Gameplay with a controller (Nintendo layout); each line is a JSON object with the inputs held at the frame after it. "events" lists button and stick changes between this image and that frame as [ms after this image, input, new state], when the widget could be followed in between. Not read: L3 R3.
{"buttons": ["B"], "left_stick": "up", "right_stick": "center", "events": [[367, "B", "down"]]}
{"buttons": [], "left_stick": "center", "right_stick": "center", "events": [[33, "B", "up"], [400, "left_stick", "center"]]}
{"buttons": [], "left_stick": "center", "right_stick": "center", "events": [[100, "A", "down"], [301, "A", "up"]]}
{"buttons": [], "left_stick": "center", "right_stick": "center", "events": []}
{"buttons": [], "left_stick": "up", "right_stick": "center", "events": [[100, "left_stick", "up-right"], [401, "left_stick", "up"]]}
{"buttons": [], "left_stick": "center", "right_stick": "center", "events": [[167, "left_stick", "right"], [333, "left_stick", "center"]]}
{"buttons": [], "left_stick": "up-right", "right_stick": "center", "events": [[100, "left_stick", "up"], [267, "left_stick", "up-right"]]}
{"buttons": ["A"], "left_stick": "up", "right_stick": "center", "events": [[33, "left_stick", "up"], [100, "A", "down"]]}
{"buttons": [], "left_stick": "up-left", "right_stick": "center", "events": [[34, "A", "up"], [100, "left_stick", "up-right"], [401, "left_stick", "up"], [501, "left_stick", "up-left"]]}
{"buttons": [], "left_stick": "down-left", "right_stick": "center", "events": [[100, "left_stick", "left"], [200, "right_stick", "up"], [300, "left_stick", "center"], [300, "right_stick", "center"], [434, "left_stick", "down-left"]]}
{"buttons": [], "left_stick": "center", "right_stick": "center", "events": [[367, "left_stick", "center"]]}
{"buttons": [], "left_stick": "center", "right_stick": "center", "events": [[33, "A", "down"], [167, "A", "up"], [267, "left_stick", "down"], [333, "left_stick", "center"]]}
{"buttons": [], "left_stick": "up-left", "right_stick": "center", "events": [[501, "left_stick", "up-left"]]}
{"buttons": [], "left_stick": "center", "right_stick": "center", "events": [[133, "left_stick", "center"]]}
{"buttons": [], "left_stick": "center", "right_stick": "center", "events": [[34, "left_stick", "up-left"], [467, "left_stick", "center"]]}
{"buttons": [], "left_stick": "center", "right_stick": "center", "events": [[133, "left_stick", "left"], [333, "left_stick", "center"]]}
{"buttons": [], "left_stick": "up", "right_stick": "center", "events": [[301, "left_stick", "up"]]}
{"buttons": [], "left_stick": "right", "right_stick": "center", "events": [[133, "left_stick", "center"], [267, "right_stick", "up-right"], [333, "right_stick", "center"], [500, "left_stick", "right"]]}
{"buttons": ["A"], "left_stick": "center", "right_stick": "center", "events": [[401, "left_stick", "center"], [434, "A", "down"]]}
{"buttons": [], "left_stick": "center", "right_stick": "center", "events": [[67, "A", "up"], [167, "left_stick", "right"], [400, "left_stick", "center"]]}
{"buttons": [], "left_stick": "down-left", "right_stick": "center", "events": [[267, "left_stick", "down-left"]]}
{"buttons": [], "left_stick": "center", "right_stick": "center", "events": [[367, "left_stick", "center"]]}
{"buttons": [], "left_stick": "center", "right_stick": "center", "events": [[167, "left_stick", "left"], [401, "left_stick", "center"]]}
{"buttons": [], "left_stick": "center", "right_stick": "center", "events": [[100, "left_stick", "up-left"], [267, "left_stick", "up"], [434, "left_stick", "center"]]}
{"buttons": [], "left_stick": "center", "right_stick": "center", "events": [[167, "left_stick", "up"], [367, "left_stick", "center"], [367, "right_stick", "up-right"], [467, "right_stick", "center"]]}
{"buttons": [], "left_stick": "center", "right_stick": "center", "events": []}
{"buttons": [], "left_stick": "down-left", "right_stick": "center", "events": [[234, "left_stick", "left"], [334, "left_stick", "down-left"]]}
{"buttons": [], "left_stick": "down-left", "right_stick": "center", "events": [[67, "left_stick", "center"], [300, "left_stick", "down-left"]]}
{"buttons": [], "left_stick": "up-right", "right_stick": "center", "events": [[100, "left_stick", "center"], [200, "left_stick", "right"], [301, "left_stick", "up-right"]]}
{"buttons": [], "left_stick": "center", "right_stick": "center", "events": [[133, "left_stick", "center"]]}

Assigned task: Could you give the records above again, exactly and in full?

Expected output:
Gameplay with a controller (Nintendo layout); each line is a JSON object with the inputs held at the frame after it. "events" lists button and stick changes between this image and that frame as [ms after this image, input, new state], when the widget could be followed in between. Not read: L3 R3.
{"buttons": ["B"], "left_stick": "up", "right_stick": "center", "events": [[367, "B", "down"]]}
{"buttons": [], "left_stick": "center", "right_stick": "center", "events": [[33, "B", "up"], [400, "left_stick", "center"]]}
{"buttons": [], "left_stick": "center", "right_stick": "center", "events": [[100, "A", "down"], [301, "A", "up"]]}
{"buttons": [], "left_stick": "center", "right_stick": "center", "events": []}
{"buttons": [], "left_stick": "up", "right_stick": "center", "events": [[100, "left_stick", "up-right"], [401, "left_stick", "up"]]}
{"buttons": [], "left_stick": "center", "right_stick": "center", "events": [[167, "left_stick", "right"], [333, "left_stick", "center"]]}
{"buttons": [], "left_stick": "up-right", "right_stick": "center", "events": [[100, "left_stick", "up"], [267, "left_stick", "up-right"]]}
{"buttons": ["A"], "left_stick": "up", "right_stick": "center", "events": [[33, "left_stick", "up"], [100, "A", "down"]]}
{"buttons": [], "left_stick": "up-left", "right_stick": "center", "events": [[34, "A", "up"], [100, "left_stick", "up-right"], [401, "left_stick", "up"], [501, "left_stick", "up-left"]]}
{"buttons": [], "left_stick": "down-left", "right_stick": "center", "events": [[100, "left_stick", "left"], [200, "right_stick", "up"], [300, "left_stick", "center"], [300, "right_stick", "center"], [434, "left_stick", "down-left"]]}
{"buttons": [], "left_stick": "center", "right_stick": "center", "events": [[367, "left_stick", "center"]]}
{"buttons": [], "left_stick": "center", "right_stick": "center", "events": [[33, "A", "down"], [167, "A", "up"], [267, "left_stick", "down"], [333, "left_stick", "center"]]}
{"buttons": [], "left_stick": "up-left", "right_stick": "center", "events": [[501, "left_stick", "up-left"]]}
{"buttons": [], "left_stick": "center", "right_stick": "center", "events": [[133, "left_stick", "center"]]}
{"buttons": [], "left_stick": "center", "right_stick": "center", "events": [[34, "left_stick", "up-left"], [467, "left_stick", "center"]]}
{"buttons": [], "left_stick": "center", "right_stick": "center", "events": [[133, "left_stick", "left"], [333, "left_stick", "center"]]}
{"buttons": [], "left_stick": "up", "right_stick": "center", "events": [[301, "left_stick", "up"]]}
{"buttons": [], "left_stick": "right", "right_stick": "center", "events": [[133, "left_stick", "center"], [267, "right_stick", "up-right"], [333, "right_stick", "center"], [500, "left_stick", "right"]]}
{"buttons": ["A"], "left_stick": "center", "right_stick": "center", "events": [[401, "left_stick", "center"], [434, "A", "down"]]}
{"buttons": [], "left_stick": "center", "right_stick": "center", "events": [[67, "A", "up"], [167, "left_stick", "right"], [400, "left_stick", "center"]]}
{"buttons": [], "left_stick": "down-left", "right_stick": "center", "events": [[267, "left_stick", "down-left"]]}
{"buttons": [], "left_stick": "center", "right_stick": "center", "events": [[367, "left_stick", "center"]]}
{"buttons": [], "left_stick": "center", "right_stick": "center", "events": [[167, "left_stick", "left"], [401, "left_stick", "center"]]}
{"buttons": [], "left_stick": "center", "right_stick": "center", "events": [[100, "left_stick", "up-left"], [267, "left_stick", "up"], [434, "left_stick", "center"]]}
{"buttons": [], "left_stick": "center", "right_stick": "center", "events": [[167, "left_stick", "up"], [367, "left_stick", "center"], [367, "right_stick", "up-right"], [467, "right_stick", "center"]]}
{"buttons": [], "left_stick": "center", "right_stick": "center", "events": []}
{"buttons": [], "left_stick": "down-left", "right_stick": "center", "events": [[234, "left_stick", "left"], [334, "left_stick", "down-left"]]}
{"buttons": [], "left_stick": "down-left", "right_stick": "center", "events": [[67, "left_stick", "center"], [300, "left_stick", "down-left"]]}
{"buttons": [], "left_stick": "up-right", "right_stick": "center", "events": [[100, "left_stick", "center"], [200, "left_stick", "right"], [301, "left_stick", "up-right"]]}
{"buttons": [], "left_stick": "center", "right_stick": "center", "events": [[133, "left_stick", "center"]]}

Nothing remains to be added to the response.